Until 2002 Mary Whitty was the Chief Executive of Brent and Harrow Health Authority in North West London. She joined the National Health Service as a management trainee in 1973 and retired in 2002, having had extensive experience of managing hospital, community and family practitioner health services in London.

From 2002 until 2004 she was a member of the Department of Health Inquiry into the handling by the NHS of allegations regarding the conduct of Clifford Ayling, who practised as a hospital doctor and GP in Kent. Since 2002 she has also worked part-time for the Human Fertility and Embryology Authority and the Health Protection Agency.

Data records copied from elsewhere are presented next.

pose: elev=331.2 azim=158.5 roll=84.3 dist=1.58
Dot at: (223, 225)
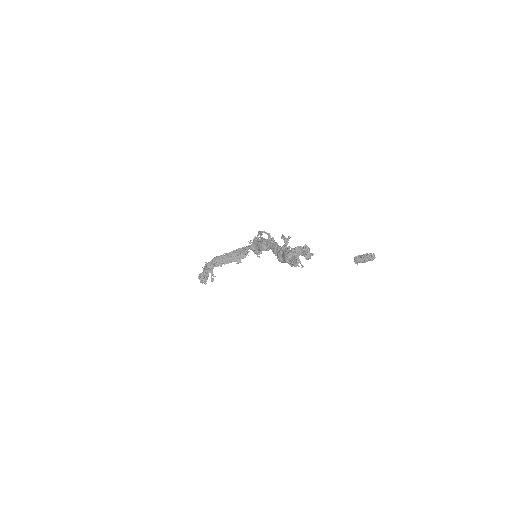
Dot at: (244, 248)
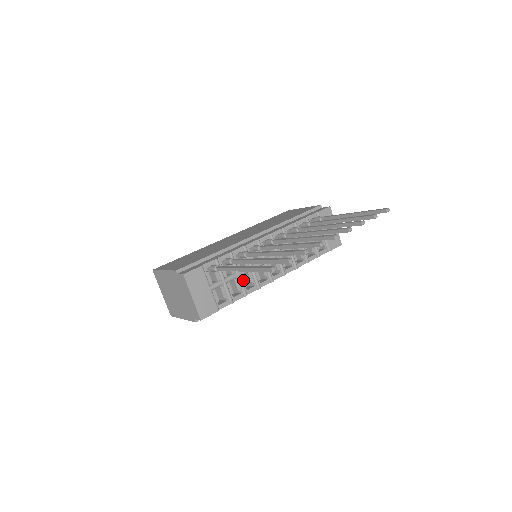
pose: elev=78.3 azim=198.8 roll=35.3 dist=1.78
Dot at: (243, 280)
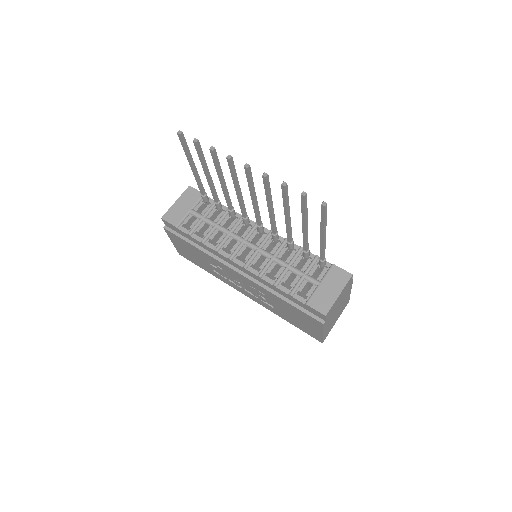
Dot at: (215, 233)
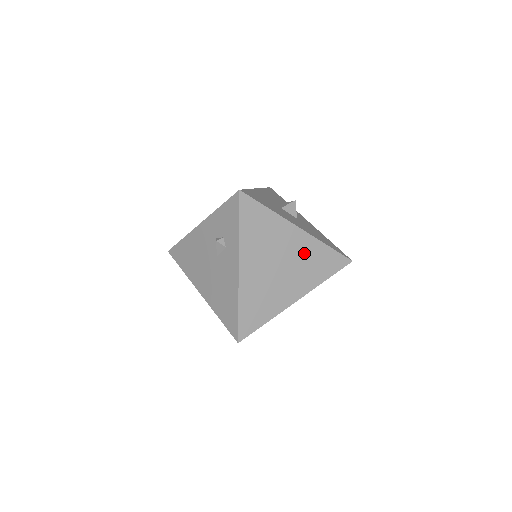
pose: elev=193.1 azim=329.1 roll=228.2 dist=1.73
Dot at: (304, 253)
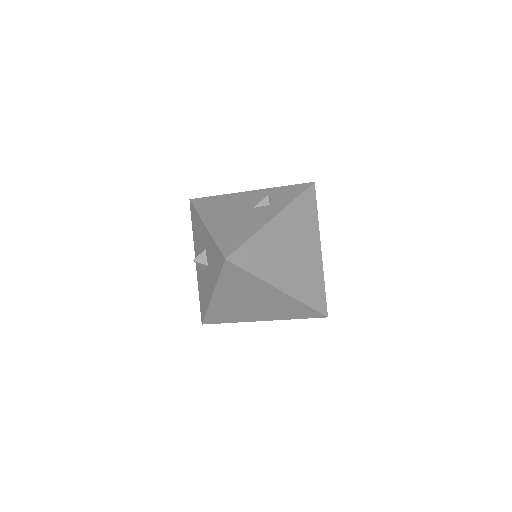
Dot at: (311, 267)
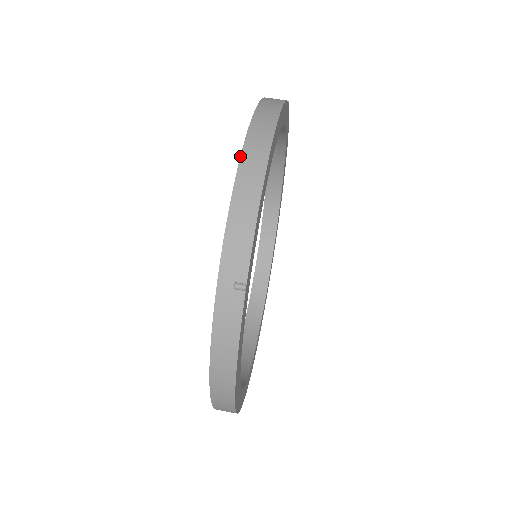
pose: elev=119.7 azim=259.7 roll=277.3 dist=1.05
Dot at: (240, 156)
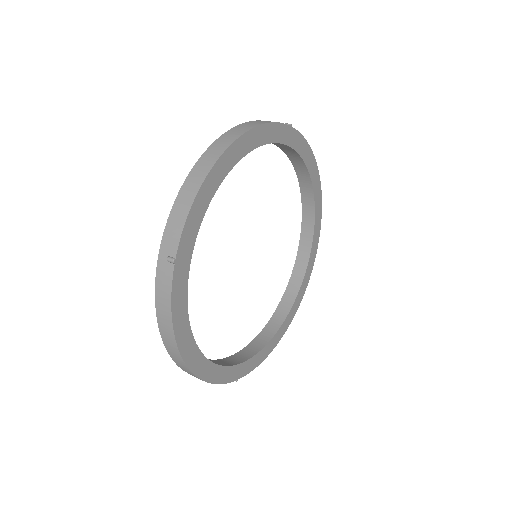
Dot at: occluded
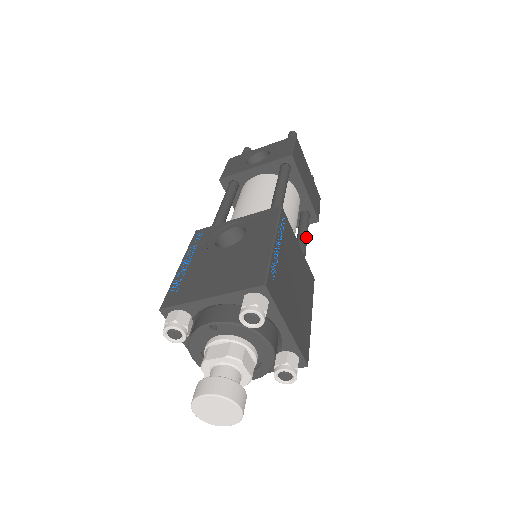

Mary Whitty retired from the Inquiry through ill-health in 2010 and has been replaced by Grenville Kershaw whose details are above.

Peer Reviewers

Allen I. Arieff
BA (Michigan) BS (Illinois), MD (North Western), MD (North Western), FACP
Area of expertise: Internal Medicine/Nephrology

Allen Arieff has been a Professor of Medicine at the University of California Medical School at San Francisco for over 25 years. He has done extensive research on the effects of fluid and electrolyte disorders on the brain. This has resulted in 66 invited lectures at International meetings, with over 180 critically reviewed publications, including 10 textbooks on fluid, electrolyte and acid-base disorders and a dozen citation classics.

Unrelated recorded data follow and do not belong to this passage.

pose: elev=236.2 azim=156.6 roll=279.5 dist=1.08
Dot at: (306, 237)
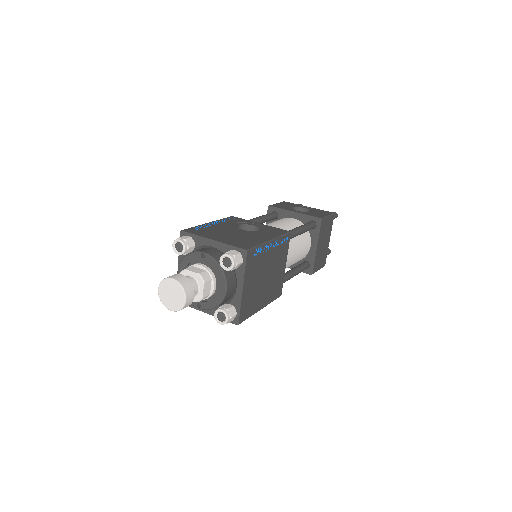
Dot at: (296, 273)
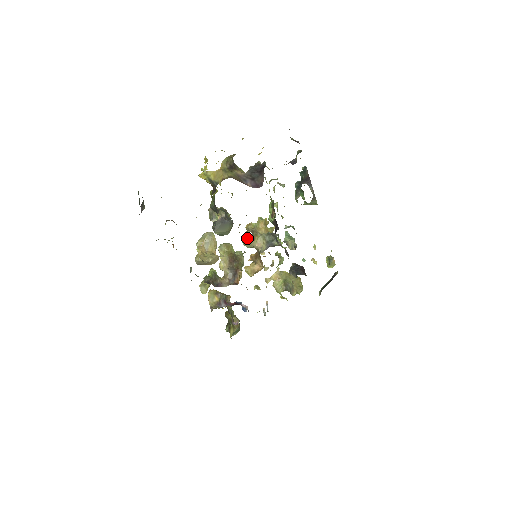
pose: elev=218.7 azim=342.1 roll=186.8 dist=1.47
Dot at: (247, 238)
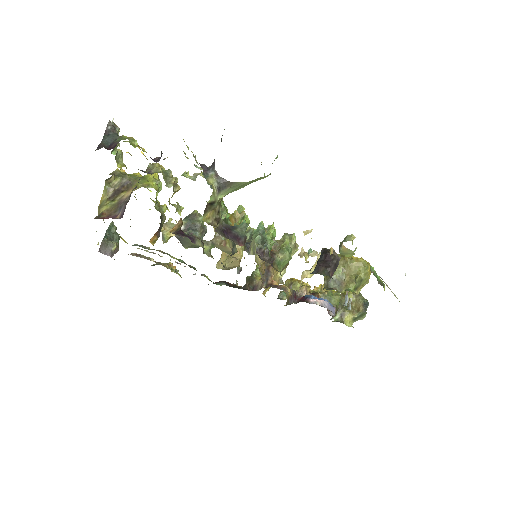
Dot at: (213, 247)
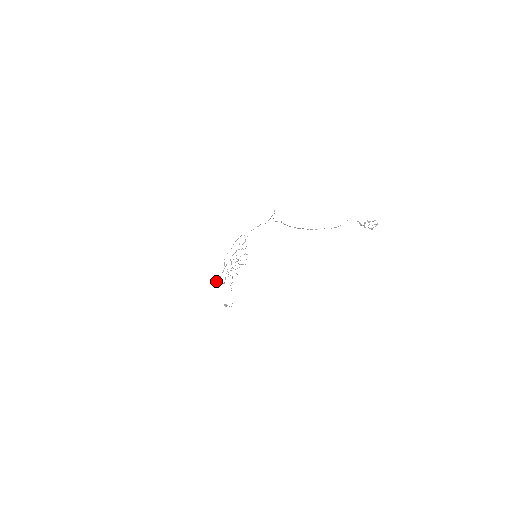
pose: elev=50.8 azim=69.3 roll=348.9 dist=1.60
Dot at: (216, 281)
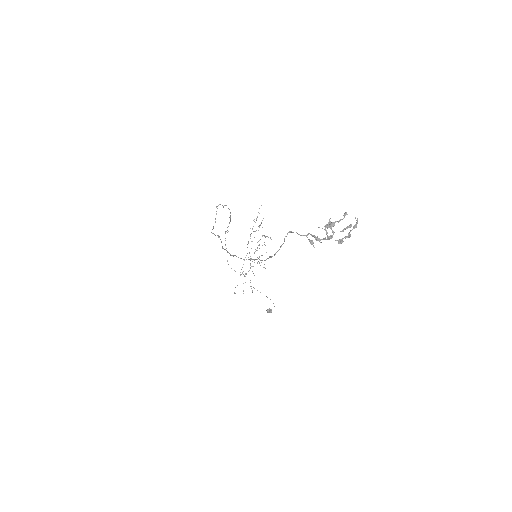
Dot at: occluded
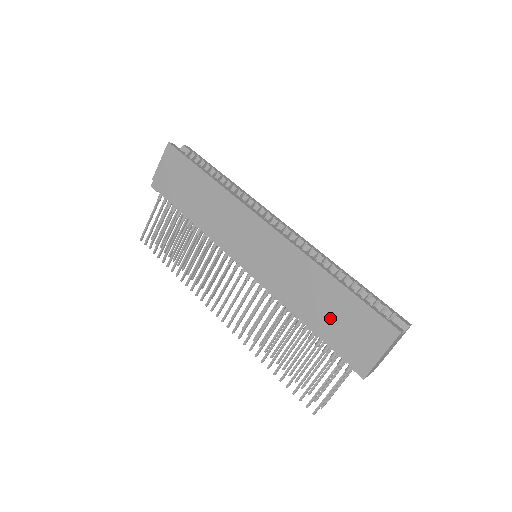
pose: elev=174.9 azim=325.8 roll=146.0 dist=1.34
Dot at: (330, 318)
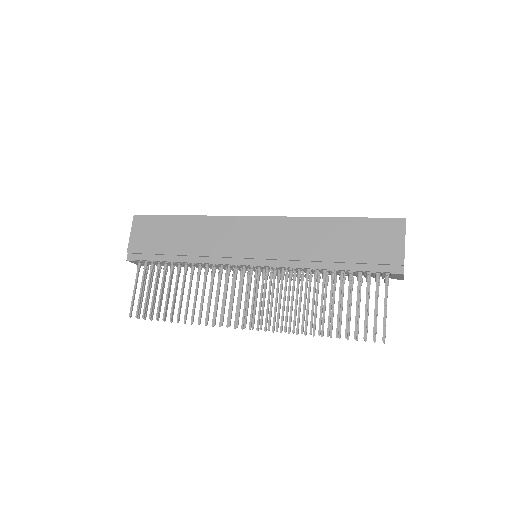
Dot at: (348, 247)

He has been a consultant to the Food &Drug Administration (USA), the National institutes of Health (USA), Office of the Surgeon General (Canada), Environmental Protection Agency (Norway), Attorney General and Public Defenders Offices (California, USA) and multiple industrial and pharmaceutical companies.

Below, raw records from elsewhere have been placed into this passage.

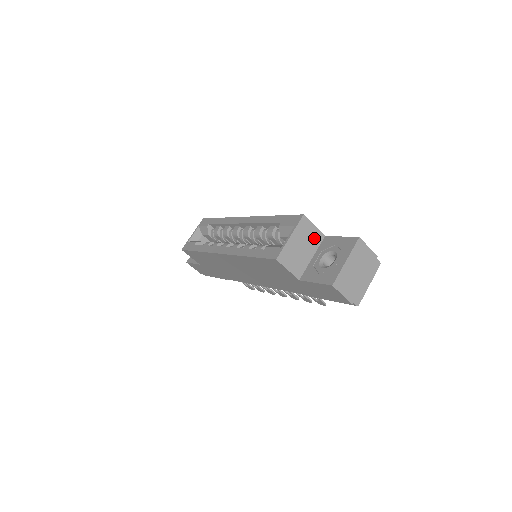
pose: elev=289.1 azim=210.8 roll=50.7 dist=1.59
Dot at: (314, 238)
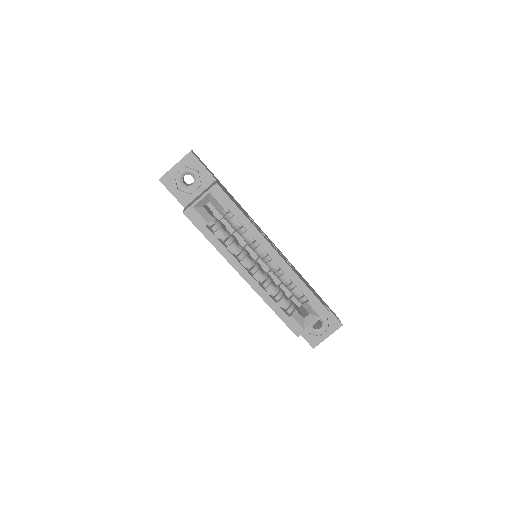
Dot at: occluded
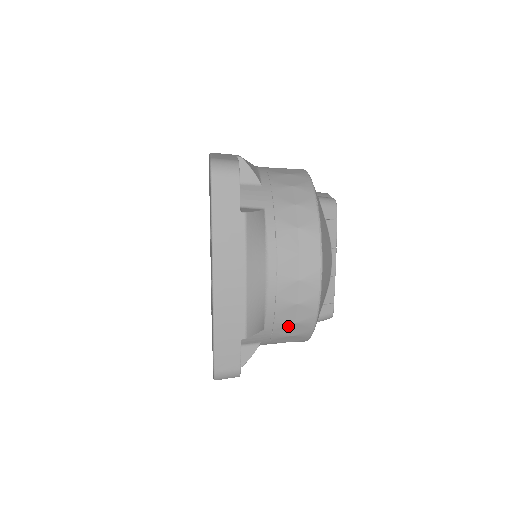
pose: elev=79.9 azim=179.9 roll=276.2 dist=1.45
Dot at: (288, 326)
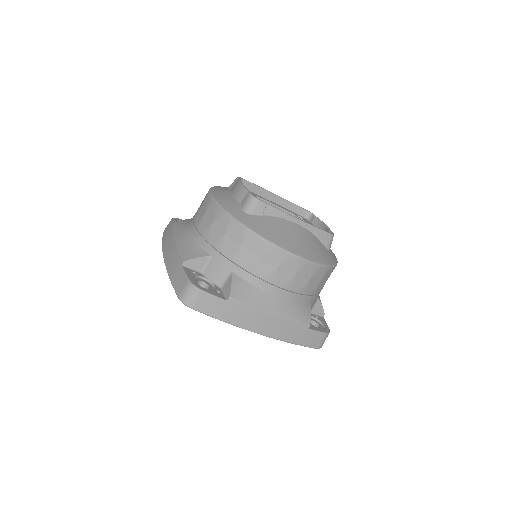
Dot at: (320, 285)
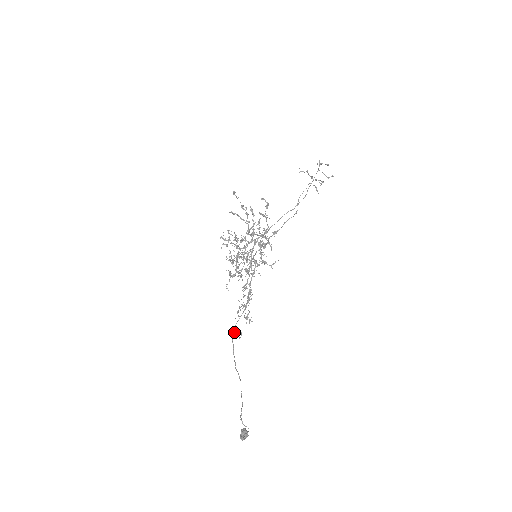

He has served as an expert witness for multiple state courts (USA) in homicide cases, and to both the State and Federal Court System (USA) in many cases of medical malpractice. He has been on the editorial board or review board for over 25 critically reviewed publications. He has over 10 publications in the paediatric literature about fluid & electrolyte disorders and has described two new syndromes leading to brain damage in children.

Desmond Bohn
MB BCh (Dublin) FFARCS, MRCPC (UK), FRCPC LMCC
Area of expertise: Paediatric Anaesthesia and Paediatric Critical Care Medicine

Desmond Bohn is the chief of the Department of Critical Care Medicine at The Hospital for Sick Children in Toronto and Professor of Anaesthesia and Paediatrics at the University of Toronto.  He did his undergraduate medical training at University College Dublin graduating in 1969 and postgraduate training in anaesthesia in Bristol between 1971 and 1975.  He joined the staff of the critical care unit at The Hospital for Sick Children, Toronto in 1980 where he has been in full time practice in paediatric critical care medicine. He has authored peer reviewed publications and book chapters on fluid therapy and acute hyponatraemia. He has also been a member of the Paediatric Death Review Committee of the Office of the Chief Coroner of Ontario since 1991.  This committee provides peer review for the investigation of deaths in children that are referred to the coroner’s office.

Dr Sharon Kinney
Cardiothoracic Cert., Paed ICU Cert., BN (La Trobe), MN (Deakin), PhD (UniMelb)
Area of expertise: Paediatric Intensive and Critical Care Nursing

Sharon Kinney has worked for many years in paediatric and/or critical care areas in New Zealand, England and Australia. She was a clinical educator and coordinator of the Paediatric Intensive Care Nursing Course at the Royal Children’s Hospital, Melbourne from 1988-1997. From 1997-2004 she was a lecturer at the University of Melbourne coordinating the postgraduate nursing programme in paediatric critical care. Between 2004 and 2009 her clinical and research work involved examining life threatening events of hospitalised children (including hyponatraemia) in order to better understand, and ultimately improve, the management of seriously ill children on the wards. She currently holds teaching and research positions with the Royal Children’s Hospital and the University of Melbourne. Her research interests include paediatric resuscitation, paediatric critical care nursing, and improving the safety and quality of care for hospitalised children.